YOUR ASSIGNMENT. Transcribe the full passage on respiratory viruses and influenza word for word.

Respiratory viruses encompass a broad spectrum of virulence, ranging from rhinovirus (i.e., the common cold) to significantly more pathogenic viruses such as influenza (i.e., the flu). Every year, a seasonal flu epidemic occurs, beginning in October and peaking in January. These yearly epidemics pose a significant health burden in the United States, ultimately being responsible for 200,000 hospitalizations and 36,000 deaths (9). In addition to the yearly epidemic, a pandemic influenza outbreak arises every 10-50 yr, culminating in the death of millions of people; a classic example is the Spanish flu pandemic of 1918, which killed an estimated 40 million individuals. Influenza vaccination is the primary method of disease prevention, but often, the vaccine is in short supply, and even when available, a large percentage of the population fails to receive vaccination. To further compound vaccination problems, research suggests that vaccination efficacy in preventing hospitalization is roughly 75% and plummets to 45% and 30% for individuals older than 65 and 75 yr, respectively (32). Understanding how behaviors such as physical activity or exercise affect viral infection outcomes is of public health importance.

MATERIAL SHOWN.
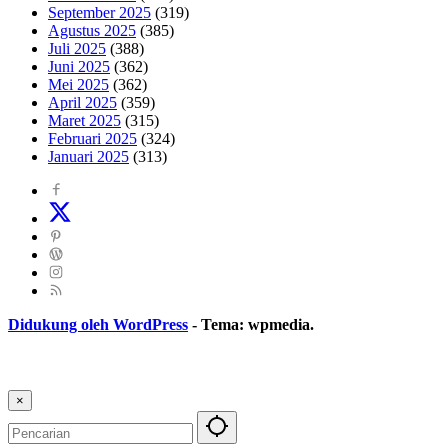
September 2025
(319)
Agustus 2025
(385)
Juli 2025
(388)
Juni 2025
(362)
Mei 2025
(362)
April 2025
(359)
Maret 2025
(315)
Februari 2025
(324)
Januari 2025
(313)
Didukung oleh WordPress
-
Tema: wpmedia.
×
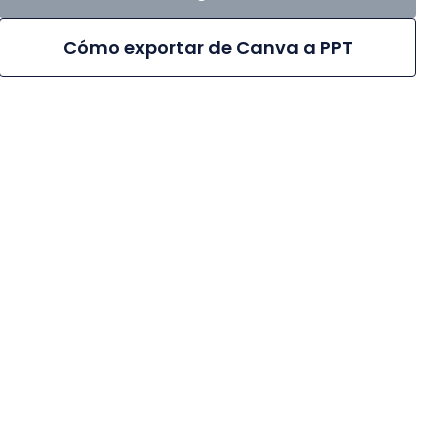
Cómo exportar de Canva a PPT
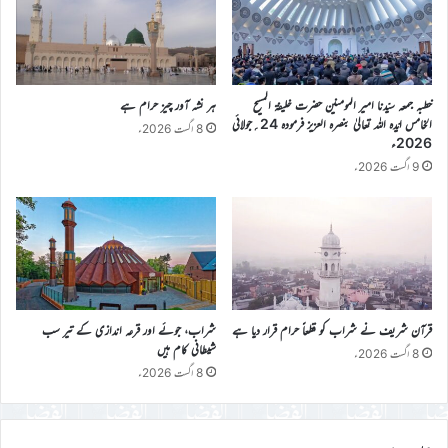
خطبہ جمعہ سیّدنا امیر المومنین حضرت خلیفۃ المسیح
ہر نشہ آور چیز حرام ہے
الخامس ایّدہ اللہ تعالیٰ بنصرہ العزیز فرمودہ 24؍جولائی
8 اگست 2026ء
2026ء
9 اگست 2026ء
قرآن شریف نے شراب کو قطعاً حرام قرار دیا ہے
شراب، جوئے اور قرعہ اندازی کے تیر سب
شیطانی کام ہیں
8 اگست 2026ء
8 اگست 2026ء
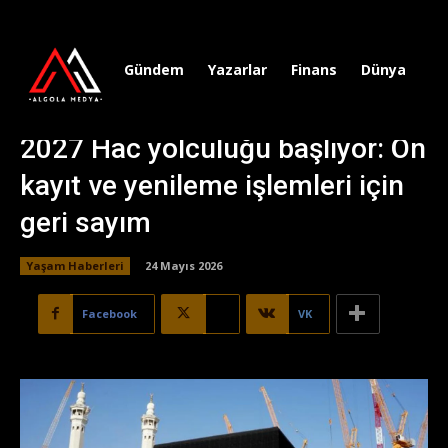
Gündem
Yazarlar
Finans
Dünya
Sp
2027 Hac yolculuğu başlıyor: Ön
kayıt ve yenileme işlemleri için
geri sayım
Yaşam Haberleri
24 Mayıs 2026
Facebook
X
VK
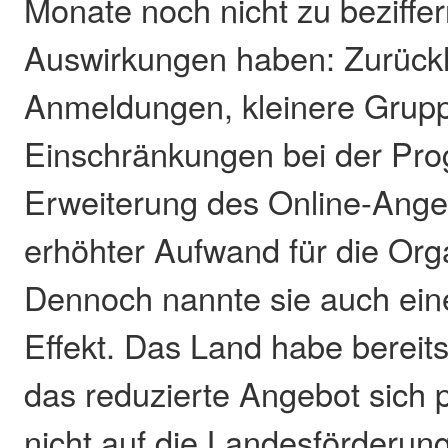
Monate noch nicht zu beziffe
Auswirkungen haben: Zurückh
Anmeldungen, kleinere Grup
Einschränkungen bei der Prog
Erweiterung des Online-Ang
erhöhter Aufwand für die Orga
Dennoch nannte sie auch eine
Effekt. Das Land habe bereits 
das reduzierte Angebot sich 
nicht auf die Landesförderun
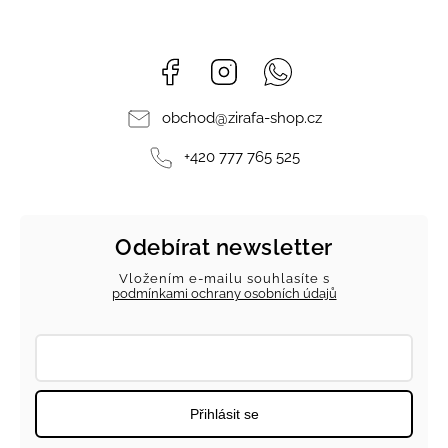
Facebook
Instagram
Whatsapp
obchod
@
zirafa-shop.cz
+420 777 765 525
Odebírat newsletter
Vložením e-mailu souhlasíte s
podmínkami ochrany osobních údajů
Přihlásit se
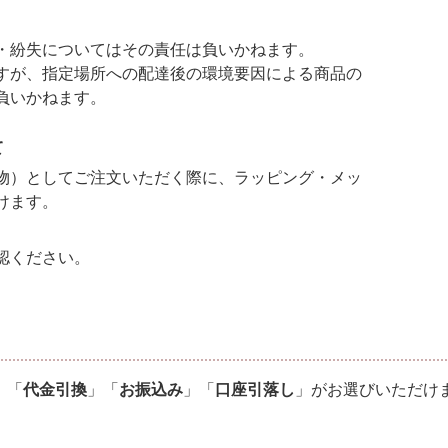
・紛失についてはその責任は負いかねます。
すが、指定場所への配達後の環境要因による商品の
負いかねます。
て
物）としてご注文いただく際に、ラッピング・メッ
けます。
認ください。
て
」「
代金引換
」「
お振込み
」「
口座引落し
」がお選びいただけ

...

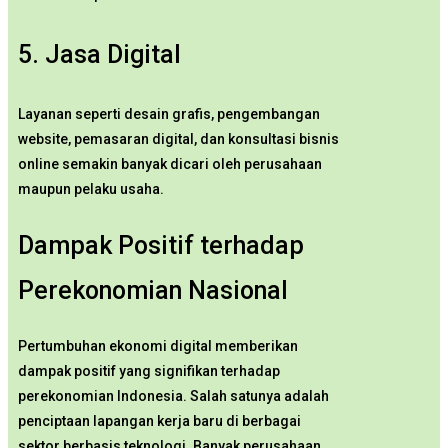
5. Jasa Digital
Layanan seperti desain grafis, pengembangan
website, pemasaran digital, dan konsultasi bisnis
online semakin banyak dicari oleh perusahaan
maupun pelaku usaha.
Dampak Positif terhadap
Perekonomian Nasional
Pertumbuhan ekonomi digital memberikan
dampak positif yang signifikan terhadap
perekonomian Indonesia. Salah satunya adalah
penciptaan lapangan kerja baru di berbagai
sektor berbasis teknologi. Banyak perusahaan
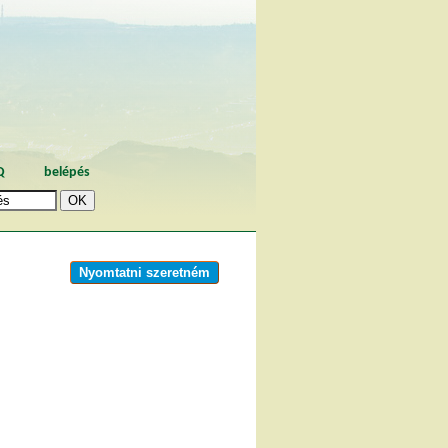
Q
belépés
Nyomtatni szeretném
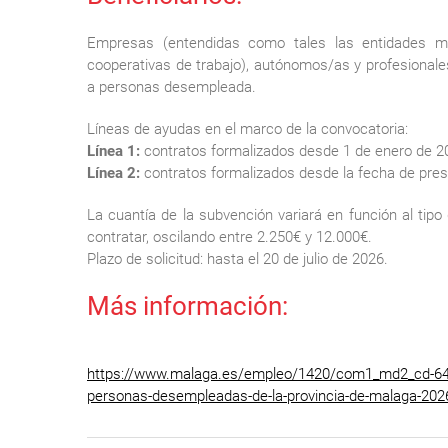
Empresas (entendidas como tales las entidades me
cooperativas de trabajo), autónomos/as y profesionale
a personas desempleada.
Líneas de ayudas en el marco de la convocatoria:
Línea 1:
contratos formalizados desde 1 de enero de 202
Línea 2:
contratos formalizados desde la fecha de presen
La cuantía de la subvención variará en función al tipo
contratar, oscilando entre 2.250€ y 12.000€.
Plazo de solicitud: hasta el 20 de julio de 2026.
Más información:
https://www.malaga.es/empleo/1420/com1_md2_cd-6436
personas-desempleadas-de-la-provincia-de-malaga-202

...

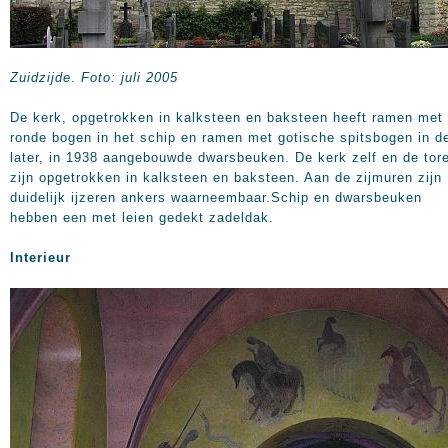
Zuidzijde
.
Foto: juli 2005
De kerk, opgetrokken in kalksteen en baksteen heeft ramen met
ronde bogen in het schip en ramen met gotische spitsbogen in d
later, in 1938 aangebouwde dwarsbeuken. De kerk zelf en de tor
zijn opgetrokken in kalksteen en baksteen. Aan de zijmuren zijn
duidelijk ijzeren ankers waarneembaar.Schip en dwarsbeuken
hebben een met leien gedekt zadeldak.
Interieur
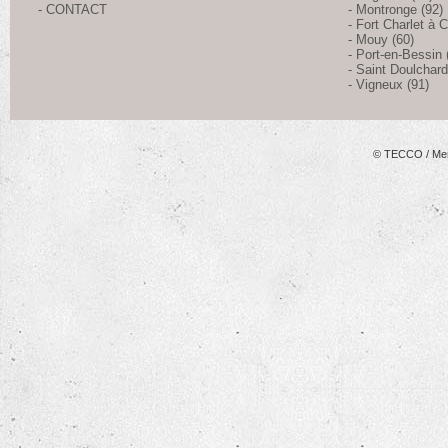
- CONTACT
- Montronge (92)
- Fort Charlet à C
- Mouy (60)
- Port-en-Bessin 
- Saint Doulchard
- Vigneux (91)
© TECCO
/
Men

RESPONSE TO THIS TASK.
Respiratory viruses encompass a broad spectrum of virulence, ranging from rhinovirus (i.e., the common cold) to significantly more pathogenic viruses such as influenza (i.e., the flu). Every year, a seasonal flu epidemic occurs, beginning in October and peaking in January. These yearly epidemics pose a significant health burden in the United States, ultimately being responsible for 200,000 hospitalizations and 36,000 deaths (9). In addition to the yearly epidemic, a pandemic influenza outbreak arises every 10-50 yr, culminating in the death of millions of people; a classic example is the Spanish flu pandemic of 1918, which killed an estimated 40 million individuals. Influenza vaccination is the primary method of disease prevention, but often, the vaccine is in short supply, and even when available, a large percentage of the population fails to receive vaccination. To further compound vaccination problems, research suggests that vaccination efficacy in preventing hospitalization is roughly 75% and plummets to 45% and 30% for individuals older than 65 and 75 yr, respectively (32). Understanding how behaviors such as physical activity or exercise affect viral infection outcomes is of public health importance.